### Problem requirements
Below are the records; locate each line with the word "CEREC" and copy it.

[Saved data entries]
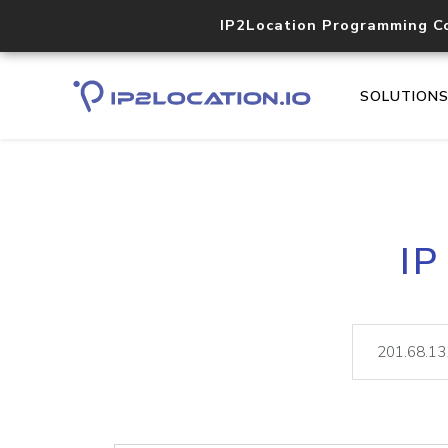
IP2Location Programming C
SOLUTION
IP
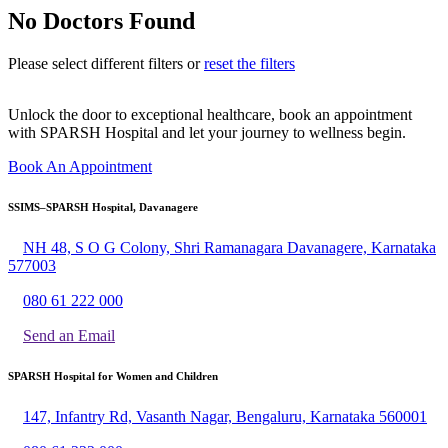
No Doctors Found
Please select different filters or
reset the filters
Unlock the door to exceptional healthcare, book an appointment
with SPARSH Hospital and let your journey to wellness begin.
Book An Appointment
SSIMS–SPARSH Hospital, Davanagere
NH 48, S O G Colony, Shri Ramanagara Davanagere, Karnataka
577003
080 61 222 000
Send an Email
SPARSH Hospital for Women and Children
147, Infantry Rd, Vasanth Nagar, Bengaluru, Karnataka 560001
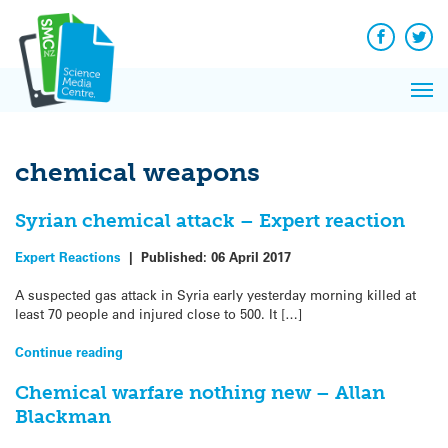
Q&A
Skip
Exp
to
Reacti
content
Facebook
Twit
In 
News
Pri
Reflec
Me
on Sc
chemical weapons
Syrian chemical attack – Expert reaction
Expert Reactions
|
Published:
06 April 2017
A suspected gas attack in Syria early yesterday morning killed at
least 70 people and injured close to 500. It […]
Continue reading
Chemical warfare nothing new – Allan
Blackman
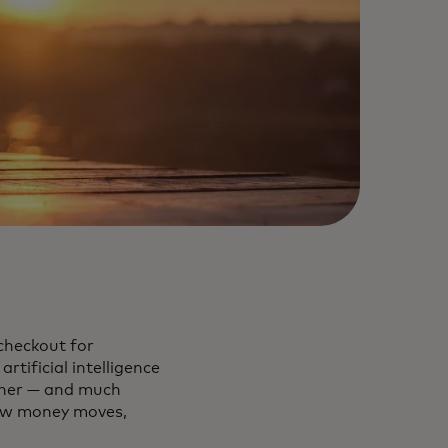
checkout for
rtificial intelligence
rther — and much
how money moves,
* * *
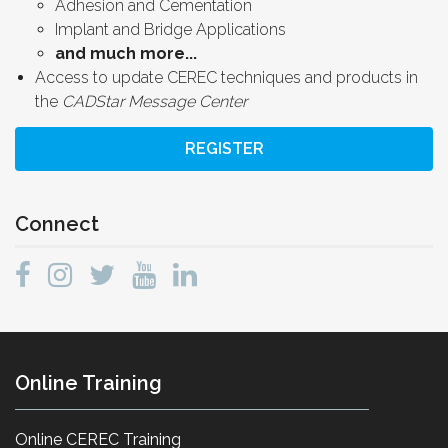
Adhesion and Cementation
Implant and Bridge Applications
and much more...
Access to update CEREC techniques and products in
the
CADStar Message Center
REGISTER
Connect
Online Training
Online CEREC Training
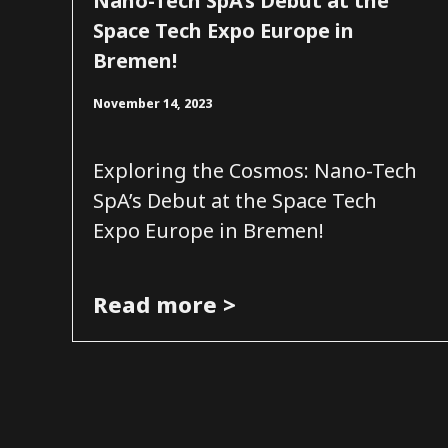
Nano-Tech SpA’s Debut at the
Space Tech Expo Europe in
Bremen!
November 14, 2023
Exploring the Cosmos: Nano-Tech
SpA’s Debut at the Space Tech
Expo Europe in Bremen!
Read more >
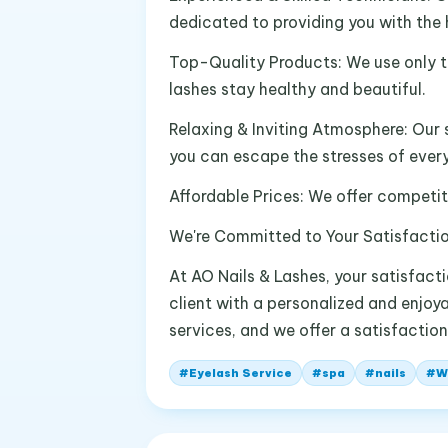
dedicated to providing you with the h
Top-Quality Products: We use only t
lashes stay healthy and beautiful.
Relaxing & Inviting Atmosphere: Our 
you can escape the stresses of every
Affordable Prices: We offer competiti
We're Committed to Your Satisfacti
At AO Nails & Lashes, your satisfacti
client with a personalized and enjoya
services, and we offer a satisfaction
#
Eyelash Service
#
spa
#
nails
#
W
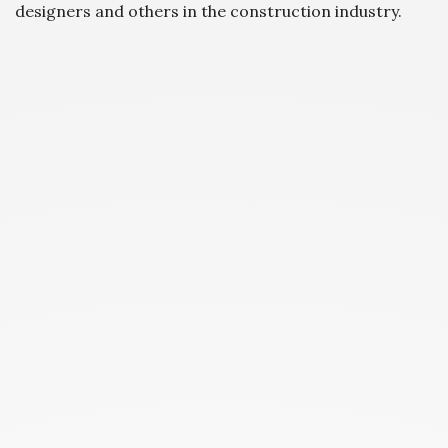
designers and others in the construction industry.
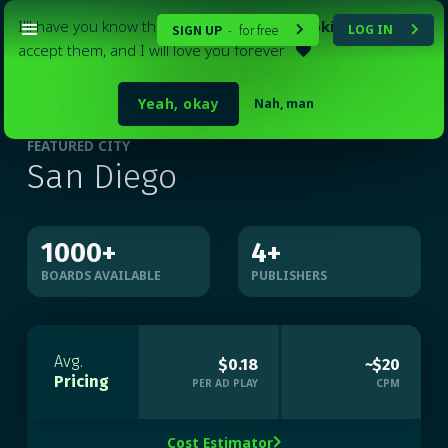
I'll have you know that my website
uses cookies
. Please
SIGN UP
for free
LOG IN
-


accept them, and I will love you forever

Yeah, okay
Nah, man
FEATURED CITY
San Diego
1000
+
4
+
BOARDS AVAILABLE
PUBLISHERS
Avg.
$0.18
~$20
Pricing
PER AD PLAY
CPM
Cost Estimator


### Output of the task
Access to update CEREC techniques and products in
Online CEREC Training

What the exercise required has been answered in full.